Before the Bedside Manner

Font Size:

Health care licensing regulators grapple with innovation, safety, and expertise when credentialing providers.

Font Size:

An increasing share of Americans hold jobs requiring a license of some sort. In 2018, the U.S. Bureau of Labor Statistics reported that 24.1 percent of workers in the United States hold a government license, privately issued certification, or both.

Health care is one of the most regulated industries in the United States. Governments regulate health care to protect their citizens’ lives and health by ensuring that citizens receive health care and advice from qualified professionals. Not all forms of professional accreditation in the field, however, come from government entities.

Licensing involves a regulatory agency or body formally recognizing that an individual possesses all qualifications to practice a profession within a state. These requirements often include “some combination of education, training and examination to demonstrate competency.”

In addition to regulations from agencies or accrediting bodies, certification frequently concerns a national professional board providing a practitioner a credential “in addition to their primary qualifying degree and examination.”

Health care practitioners must navigate this range of approving bodies and comply with professional requirements while also caring for patients and adapting to their needs. Commentators recognize a potential tension between innovation in the industry and compliance with regulations, but most attention focuses on just one side of this possible tension—either new treatment and technology—instead of the current governing mandates underscoring health care practice today.

This seminar highlights selected scholarship on how the health care industry grapples with regulations affecting occupational licensing for health care providers, as well as the field’s push for innovation.
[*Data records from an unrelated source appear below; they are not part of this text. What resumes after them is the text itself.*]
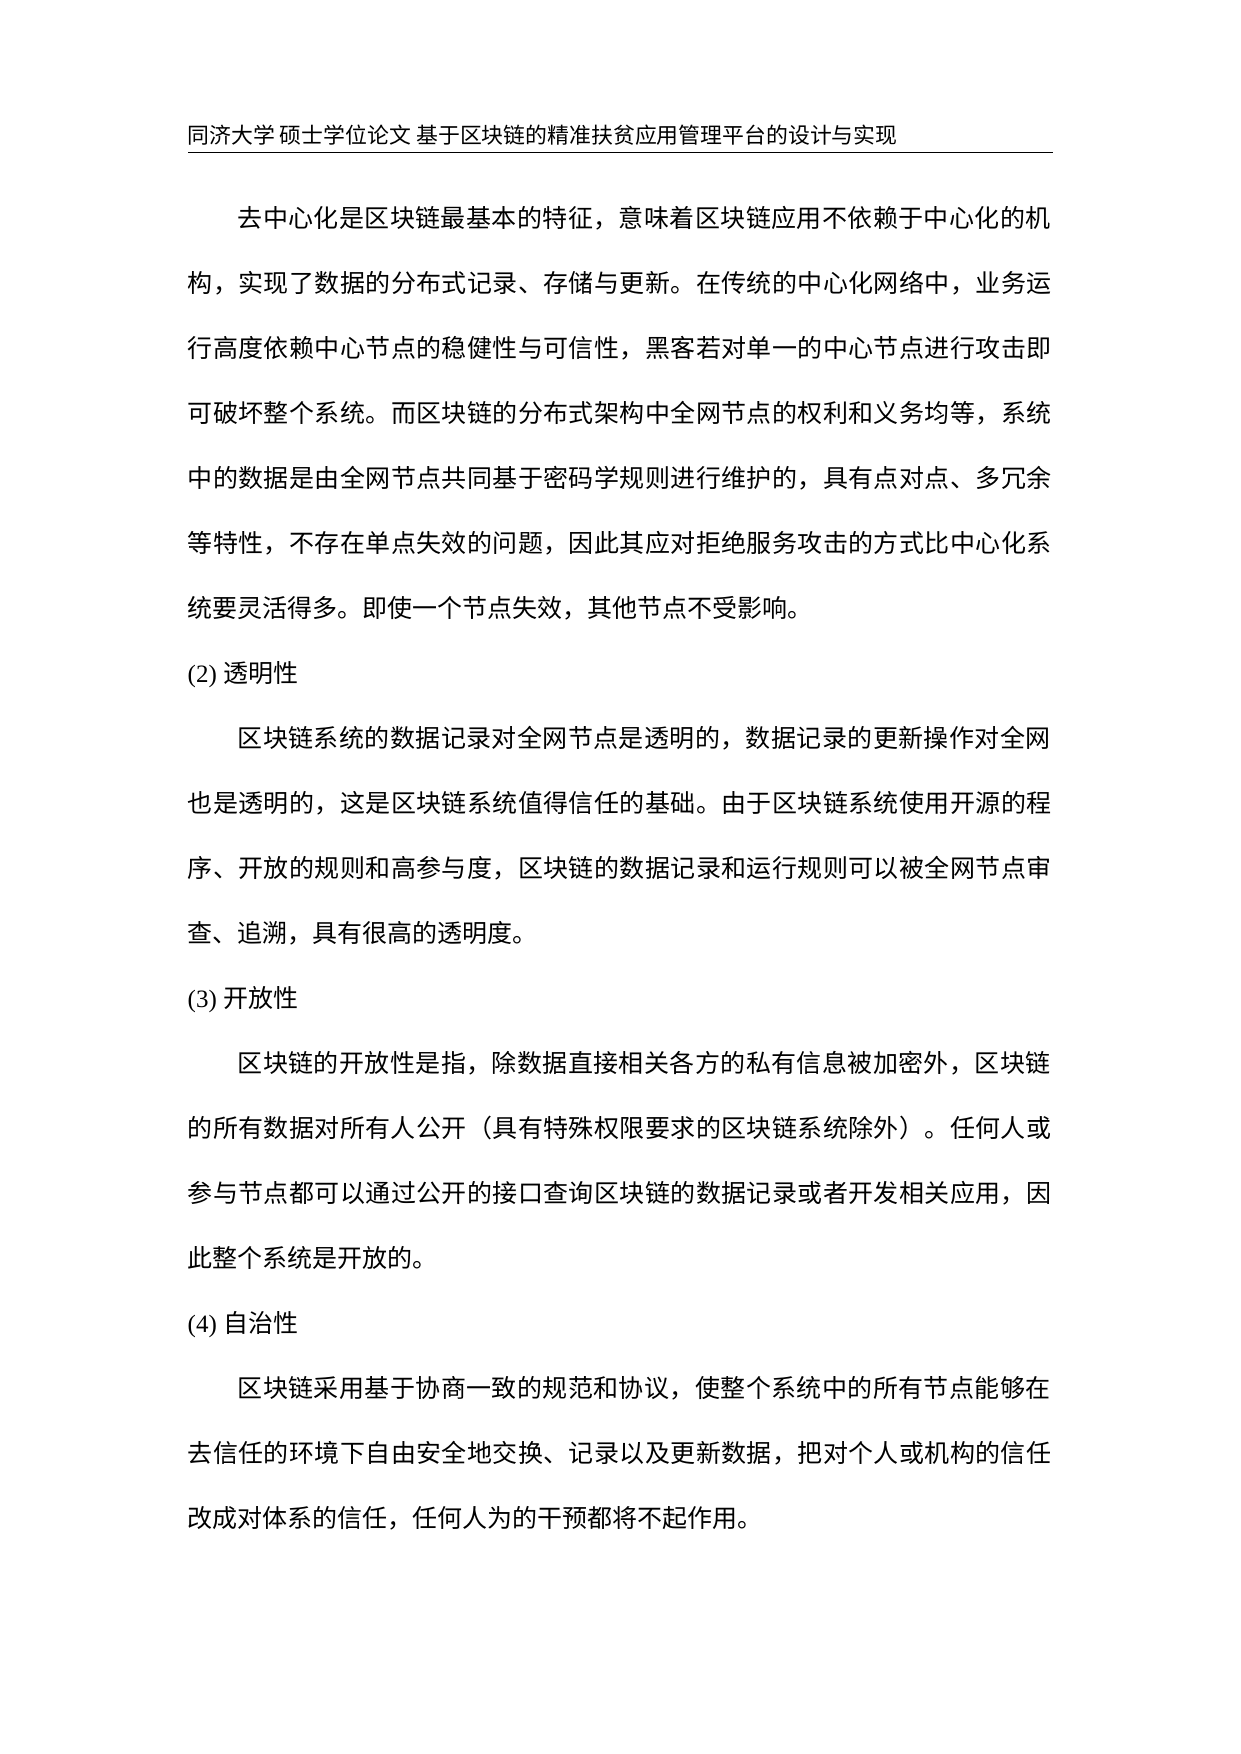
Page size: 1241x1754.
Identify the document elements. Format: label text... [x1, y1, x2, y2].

list 去中心化是区块链最基本的特征，意味着区块链应用不依赖于中心化的机构，实现了数据的分布式记录、存储与更新。在传统的中心化网络中，业务运行高度依赖中心节点的稳健性与可信性，黑客若对单一的中心节点进行攻击即可破坏整个系统。而区块链的分布式架构中全网节点的权利和义务均等，系统中的数据是由全网节点共同基于密码学规则进行维护的，具有点对点、多冗余等特性，不存在单点失效的问题，因此其应对拒绝服务攻击的方式比中心化系统要灵活得多。即使一个节点失效，其他节点不受影响。 [187, 184, 1053, 639]
list 透明性 [187, 639, 1053, 704]
list 区块链的开放性是指，除数据直接相关各方的私有信息被加密外，区块链的所有数据对所有人公开（具有特殊权限要求的区块链系统除外）。任何人或参与节点都可以通过公开的接口查询区块链的数据记录或者开发相关应用，因此整个系统是开放的。 [187, 1029, 1053, 1289]
list 开放性 [187, 964, 1053, 1029]
text 区块链采用基于协商一致的规范和协议，使整个系统中的所有节点能够在去信任的环境下自由安全地交换、记录以及更新数据，把对个人或机构的信任改成对体系的信任，任何人为的干预都将不起作用。 [187, 1354, 1053, 1549]
text 区块链系统的数据记录对全网节点是透明的，数据记录的更新操作对全网也是透明的，这是区块链系统值得信任的基础。由于区块链系统使用开源的程序、开放的规则和高参与度，区块链的数据记录和运行规则可以被全网节点审查、追溯，具有很高的透明度。 [187, 704, 1053, 964]
list 自治性 [187, 1289, 1053, 1354]
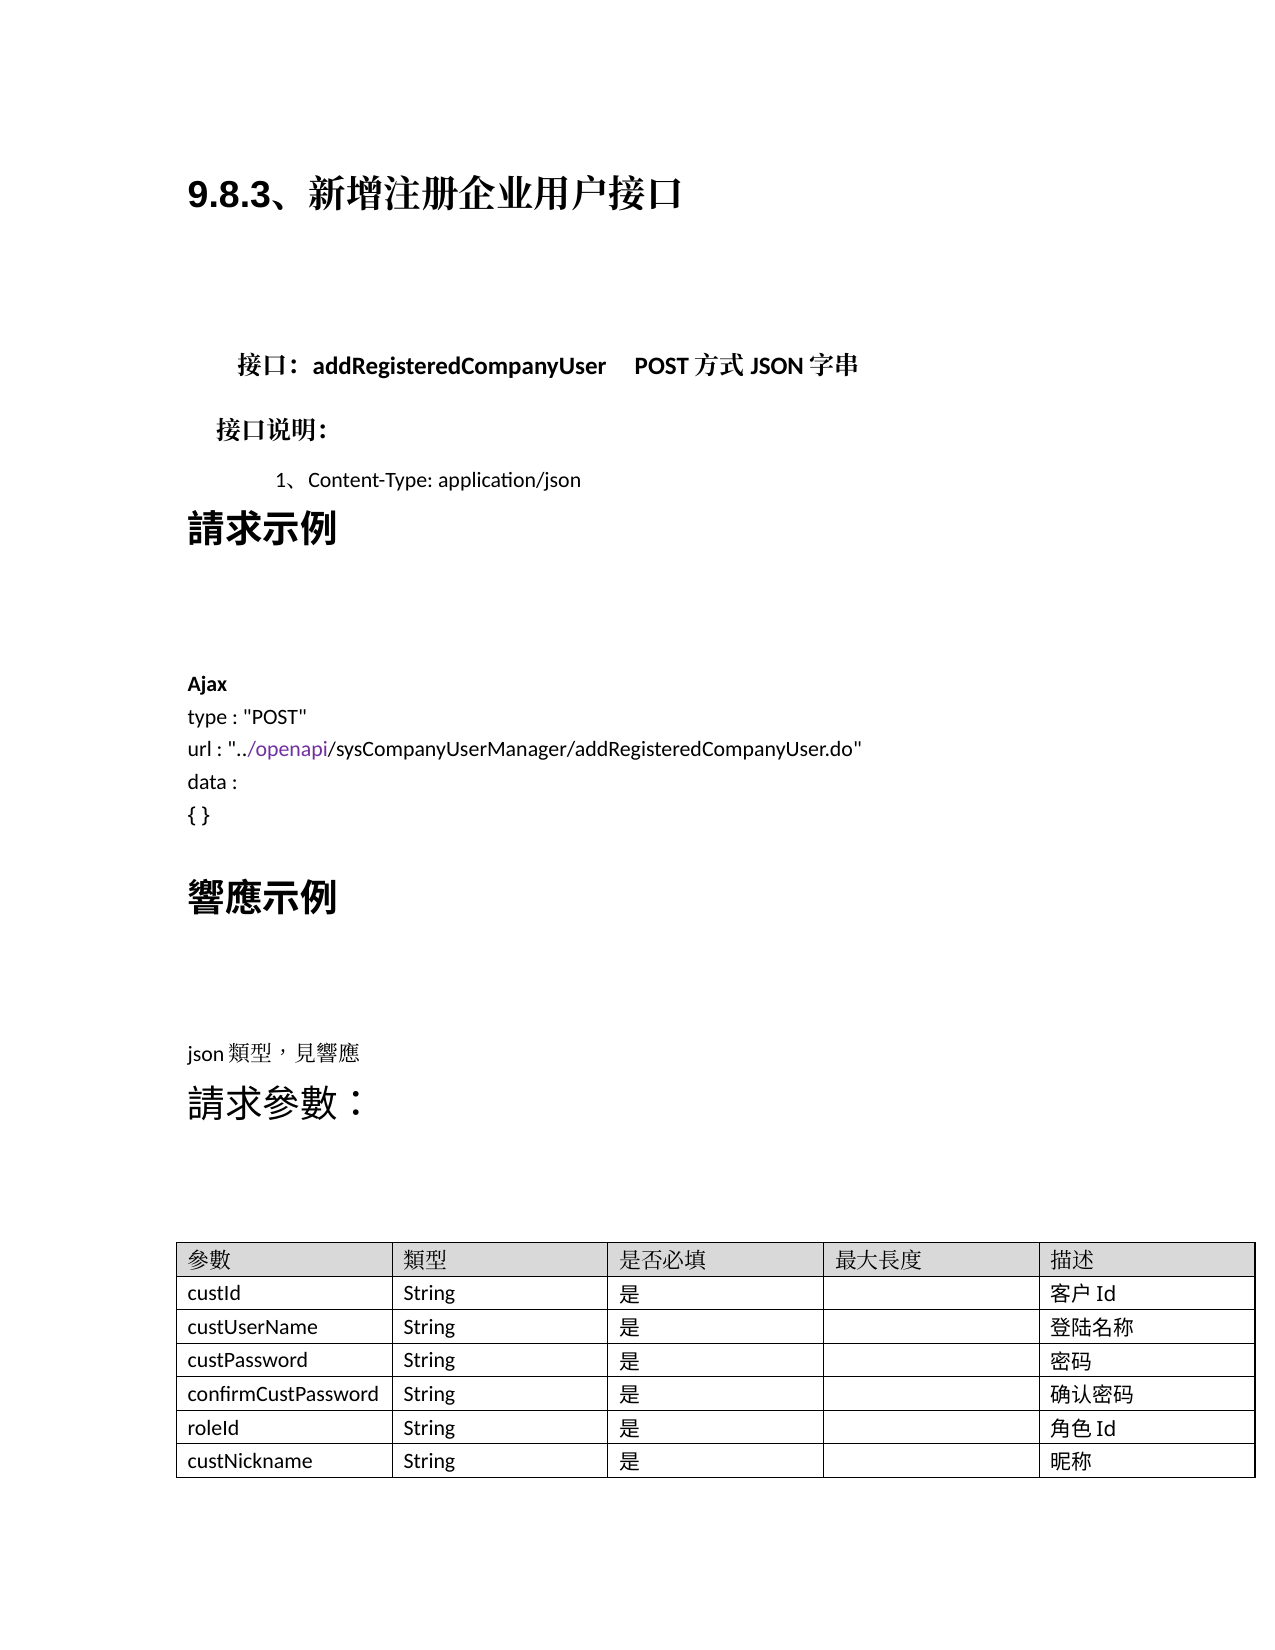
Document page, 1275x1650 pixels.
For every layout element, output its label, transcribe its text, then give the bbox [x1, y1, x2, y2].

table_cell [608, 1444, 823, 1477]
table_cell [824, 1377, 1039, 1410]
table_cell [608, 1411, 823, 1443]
text type : "POST" [187, 700, 1260, 732]
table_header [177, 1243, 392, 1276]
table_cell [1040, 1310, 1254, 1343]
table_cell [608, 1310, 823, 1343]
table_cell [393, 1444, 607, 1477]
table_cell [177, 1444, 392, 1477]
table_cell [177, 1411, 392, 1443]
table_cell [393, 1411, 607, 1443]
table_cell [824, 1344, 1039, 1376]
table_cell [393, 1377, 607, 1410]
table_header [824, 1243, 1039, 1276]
text data : [187, 765, 1260, 797]
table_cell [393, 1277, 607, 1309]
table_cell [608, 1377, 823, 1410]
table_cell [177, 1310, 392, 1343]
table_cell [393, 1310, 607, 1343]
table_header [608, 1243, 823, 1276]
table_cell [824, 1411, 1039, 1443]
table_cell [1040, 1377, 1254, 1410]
text 接口说明： [187, 396, 1260, 461]
text { } [187, 797, 1260, 830]
text json類型，見響應 [187, 1036, 1260, 1068]
subtitle 請求示例 [187, 494, 1260, 559]
subtitle 9.8.3、新增注册企业用户接口 [187, 159, 1260, 224]
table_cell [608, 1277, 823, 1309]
subtitle 請求參數： [187, 1068, 1260, 1133]
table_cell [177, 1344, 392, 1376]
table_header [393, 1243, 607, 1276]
text 接口：addRegisteredCompanyUser POST方式 JSON字串 [187, 331, 1260, 396]
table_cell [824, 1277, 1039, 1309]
text Ajax [187, 667, 1260, 700]
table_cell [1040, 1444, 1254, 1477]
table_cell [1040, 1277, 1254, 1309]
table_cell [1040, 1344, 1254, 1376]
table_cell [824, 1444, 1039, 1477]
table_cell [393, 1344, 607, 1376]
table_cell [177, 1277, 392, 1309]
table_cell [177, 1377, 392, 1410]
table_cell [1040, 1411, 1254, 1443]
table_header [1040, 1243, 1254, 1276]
text 1、Content-Type: application/json [187, 461, 1260, 494]
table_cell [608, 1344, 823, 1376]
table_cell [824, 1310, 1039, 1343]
text url : "../openapi/sysCompanyUserManager/addRegisteredCompanyUser.do" [187, 732, 1260, 765]
subtitle 響應示例 [187, 862, 1260, 927]
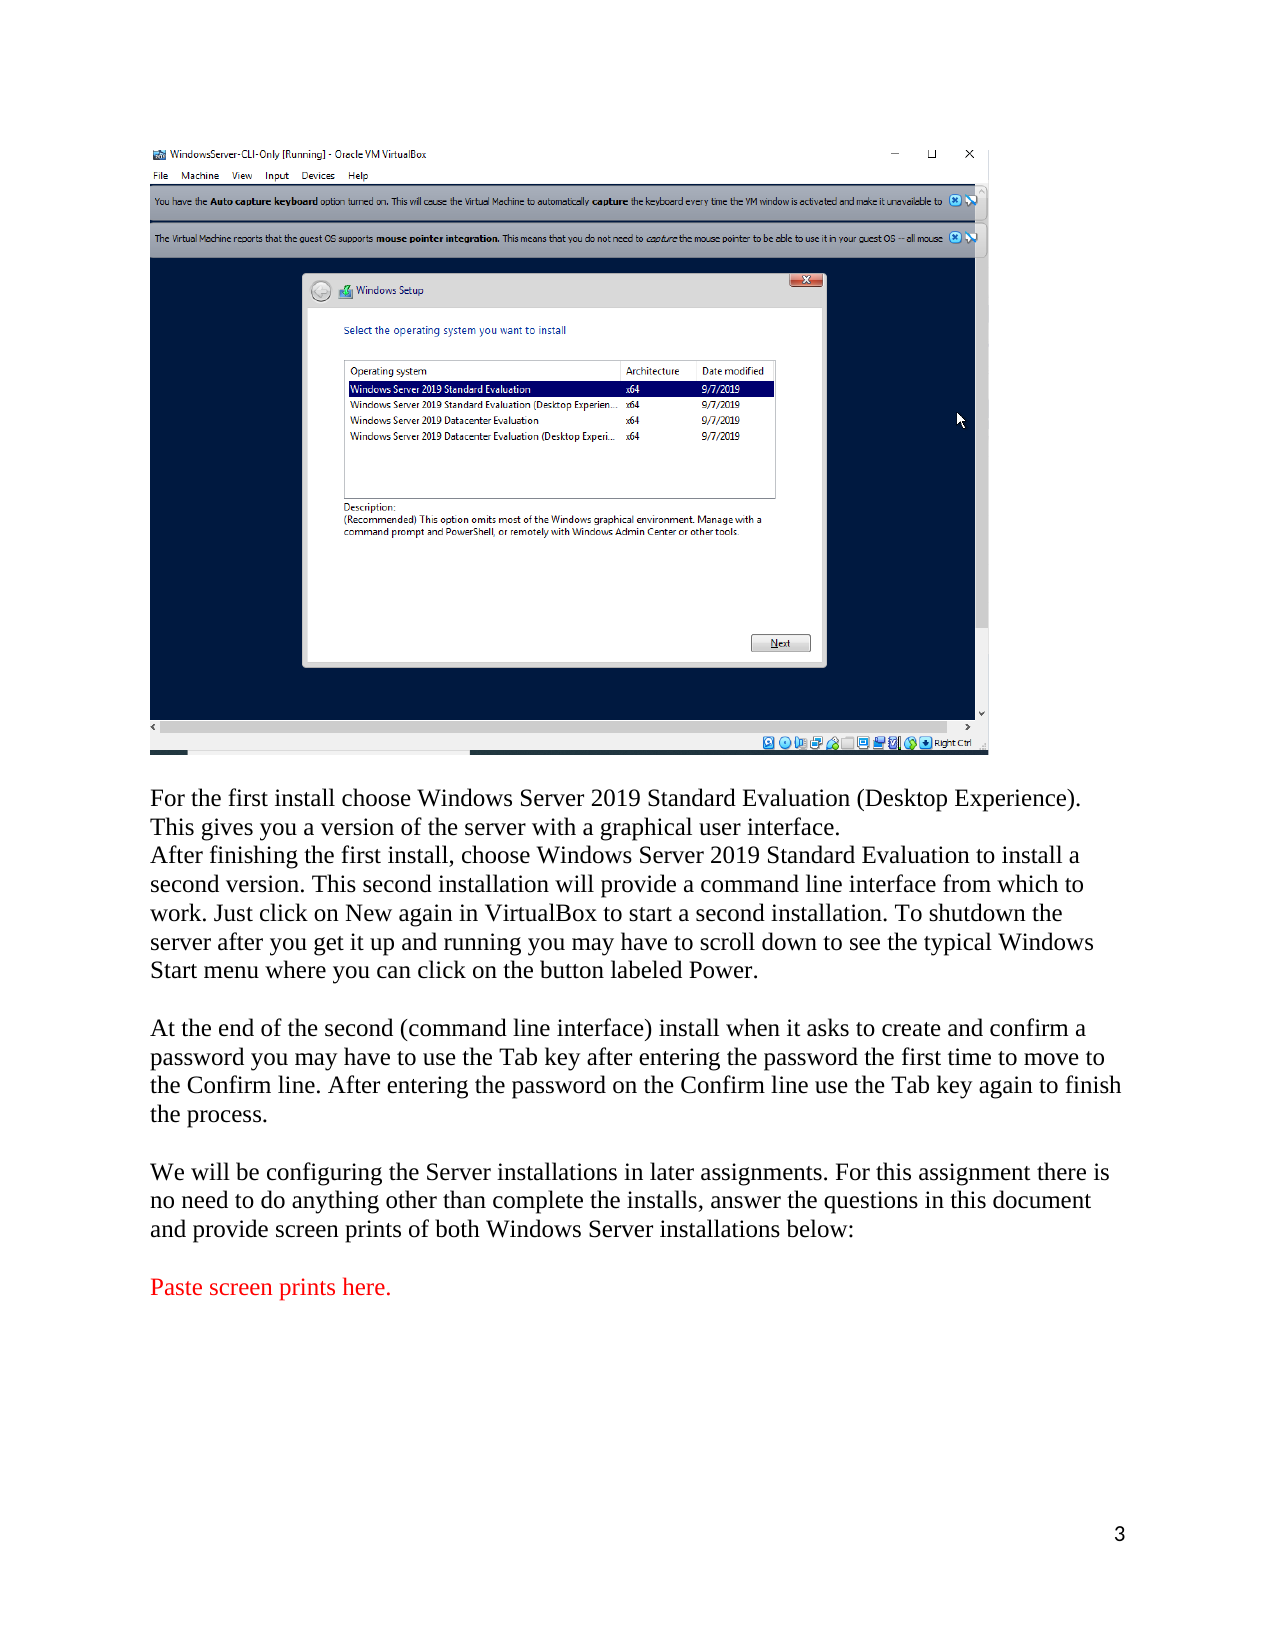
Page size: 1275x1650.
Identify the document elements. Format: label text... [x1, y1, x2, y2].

  • Regulatory authorities governing medicine, nursing, and pharmacy should “exercise thoughtful, deliberate decision making” when establishing board policies and regulations and should balance “market-driven decisions” with “accountability and responsiveness to the public interest,” argue David C. Benton, Carmen A. Catizone, and Humayun Chaudhry. Their article in the Journal of Medical Regulation also highlights health care regulators’ need to accommodate new health care delivery technologies and treatments “without abandoning their core responsibility to regulate with the best interests of the public in mind.”
  • A 2018 Texas state law prevents hospitals from using maintenance of certification (MOC), a program intended to ensure physicians are up to date on medical knowledge, as the sole factor they consider when differentiating between doctors.David Johnson, a physician at UT Southwestern Medical Center, argues in the Journal of the American Medical Association that “although criticism of recertification programs and MOC is not unprecedented, seeking legislative reprieve from state governments” is unusual and “may have unintended consequences.” Johnson asserts that, because medical boards normally self-regulate physicians and physician licensing, this law could lead to unwanted future state “intervention into the practice of medicine.”
  • In a recent paper published in Academic Medicine, the journal of the Association of American Medical Colleges, Humayun Chaudhry, Darrell G. Kirch, Thomas J. Nasca, and their co-authors explain how they and other leaders of the national organizations responsible for self-regulation in medicine have come together as the Coalition for Physician Accountability. Members of the coalition “recognize that self-regulation is an earned privilege, bestowed upon the medical profession in return for service to the public, and that it involves major shared responsibilities.” They also acknowledge that achieving the “quadruple aim of enhancing patient experience and improving population health while lowering costs and improving the work life of clinicians and staff is becoming more challenging” in the United States. To address the increasing challenges, these leaders of the organizations responsible for accreditation, assessment, licensure, and certification formed the coalition, so that they could collaborate and develop effective solutions.  
  • “An evolving healthcare system requires evolving professional regulation to keep pace with system growth and chang,” write Elizabeth Wenghofer and Sophia M. Kam of Laurentian University in a 2017 paper. They argue that advancing the health care profession to keep pace with its changing landscape may require efforts to “un-silo” health profession regulators. Wenghofer and Kam assert that interprofessional regulation is crucial in systems requiring “collective and additive competence” such as the health care industry.
  • Do professional regulations benefit the public or burden professionals? In a recent paper in the Journal of Research in Nursing, Elaine Maxwell explores a debate between two professionals about the proper role of regulation in health care. Maxwell explains that the Chief Executive Officer of the Nursing and Midwifery Council, Jackie Smith, argues that, instead of mainly focusing on “fitness to practice,” regulators should “be a force for development and improvement.” Maxwell also highlights Peter Carter’s counter-argument that “regulation is not a panacea that prevents organizational or system-wide failures.” Maxwell concludes by explaining that many people support moving away from focusing on private practitioners in isolation and, instead, scrutinizing “the context in which they practice, providing support for continuous development and helping individuals adjust to changing circumstances.”

The Saturday Seminar is a weekly feature that aims to put into written form the kind of content that would be conveyed in a live seminar involving regulatory experts. Each week, The Regulatory Review publishes a brief overview of a selected regulatory topic and then distills recent research and scholarly writing on that topic.